Why did we choose these tools? These tools simulate an on-prem build pipeline that could run behind the firewall. This is great in spotty-wifi conference scenarios. These tools are also cost-effective and easy to use. You could use these same techniques with cloud-hosted DevOps tools like Circle CI, Travis CI, Azure DevOps, and CodeFresh.io.

Tasks

  • Chapter 1 is the "Ops" side of things. We'll install TeamCity with the supporting database and user, install Octopus Deploy with the supporting database and user, install the IIS web server, and install build tools.

  • Chapter 2 builds a DevOps pipeline for web apps using TeamCity tasks. With this pipeline complete, a commit to source control will automatically build the .NET website and publish it to the Dev server. One button click gets it to the Test server.

  • Chapter 3 crafts a build script for web apps that does all the build and deployment tasks. TeamCity will only start this script. This approach is great if you need independence from the build server or need to migrate to a new build server quickly.
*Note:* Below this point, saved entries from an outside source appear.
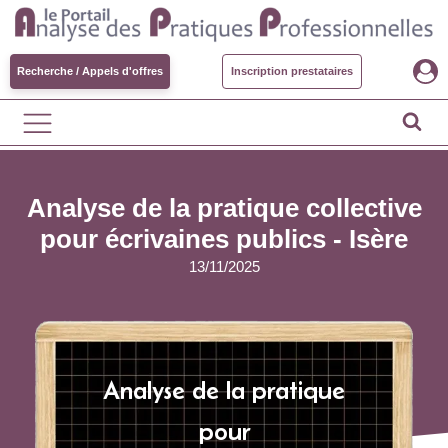
Recherche / Appels d'offres
Inscription prestataires
Analyse de la pratique collective
pour écrivaines publics - Isère
13/11/2025
Analyse de la pratique
pour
  • Chapter 4 builds a DevOps pipeline for databases using TeamCity tasks. Like the DevOps pipeline for websites, a commit to source control triggers the C.I. server to validate the software, and deploy it to the Dev database. Click go in Octopus Deploy and the database schema changes are deployed to test.
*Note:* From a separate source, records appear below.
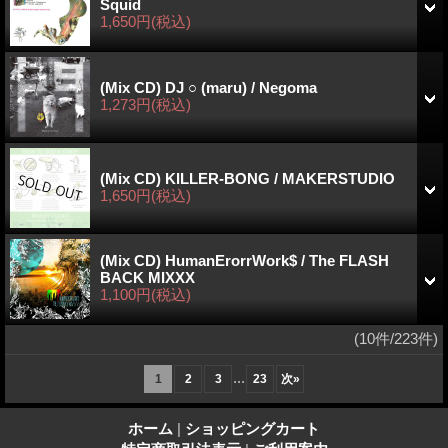
Squid
1,650円
(税込)
(Mix CD) DJ ○ (maru) / Negoma
1,273円
(税込)
(Mix CD) KILLER-BONG / MAKERSTUDIO
1,650円
(税込)
(Mix CD) HumanErorrWork$ / The FLASH
BACK MIXXX
1,100円
(税込)
(10件/223件)
...
1
2
3
23
次
»
ホーム
|
ショッピングカート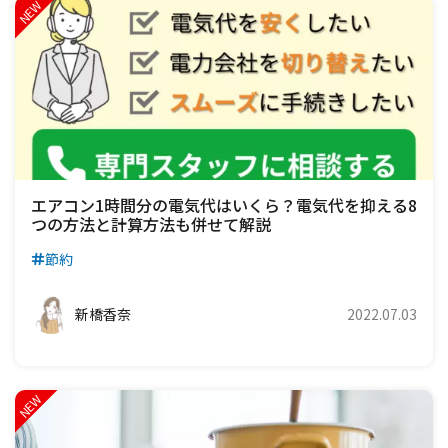
エアコン1時間分の電気代はいくら？電気代を抑える8
つの方法と計算方法も併せて解説
節約
新橋香奈
2022.07.03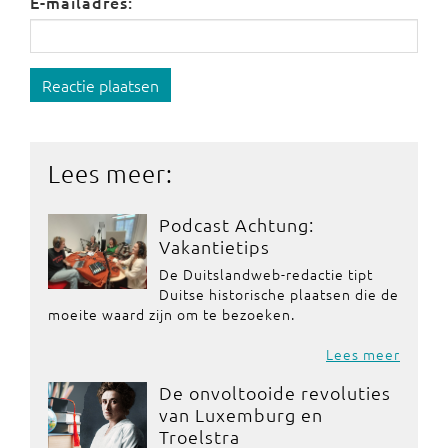
E-mailadres:
Reactie plaatsen
Lees meer:
Podcast Achtung:
Vakantietips
De Duitslandweb-redactie tipt
Duitse historische plaatsen die de
moeite waard zijn om te bezoeken.
Lees meer
De onvoltooide revoluties
van Luxemburg en
Troelstra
  • Chapter 5 moves the database pipeline to a build script. Welcome to the deep end. Can you use the techniques we used in Chapter 3 to build this script?

  • Chapter 6 is a bit of refactoring of Chapter 2. Let's move common settings from TeamCity tasks into TeamCity variables to eliminate duplication and make it easier for these to change.

We'll discuss many best practices throughout this workshop, but the majority of the experience is a self-directed journey through installing and configuring each tool. Work as quickly or as slowly as you'd like.

Each folder has a README.md file that walks you through the steps for this task. View these files on GitHub or in VS Code, right-click on the file and choose Open Preview or use your favorite Markdown reader.

About the Author

Rob Richardson is a software craftsman building web properties in ASP.NET and Node, React and Vue. He's a Microsoft MVP, published author, frequent speaker at conferences, user groups, and community events, and a diligent teacher and student of high quality software development. You can find this and other talks on his blog at https://robrich.org/presentations and follow him on twitter at @rob_rich.

License: MIT

Copyright (c) 2019 Richardson & Sons, LLC

Permission is hereby granted, free of charge, to any person obtaining a copy of this software and associated documentation files (the "Software"), to deal in the Software without restriction, including without limitation the rights to use, copy, modify, merge, publish, distribute, sublicense, and/or sell copies of the Software, and to permit persons to whom the Software is furnished to do so, subject to the following conditions:

The above copyright notice and this permission notice shall be included in all copies or substantial portions of the Software.

THE SOFTWARE IS PROVIDED "AS IS", WITHOUT WARRANTY OF ANY KIND, EXPRESS OR IMPLIED, INCLUDING BUT NOT LIMITED TO THE WARRANTIES OF MERCHANTABILITY, FITNESS FOR A PARTICULAR PURPOSE AND NONINFRINGEMENT. IN NO EVENT SHALL THE AUTHORS OR COPYRIGHT HOLDERS BE LIABLE FOR ANY CLAIM, DAMAGES OR OTHER LIABILITY, WHETHER IN AN ACTION OF CONTRACT, TORT OR OTHERWISE, ARISING FROM, OUT OF OR IN CONNECTION WITH THE SOFTWARE OR THE USE OR OTHER DEALINGS IN THE SOFTWARE.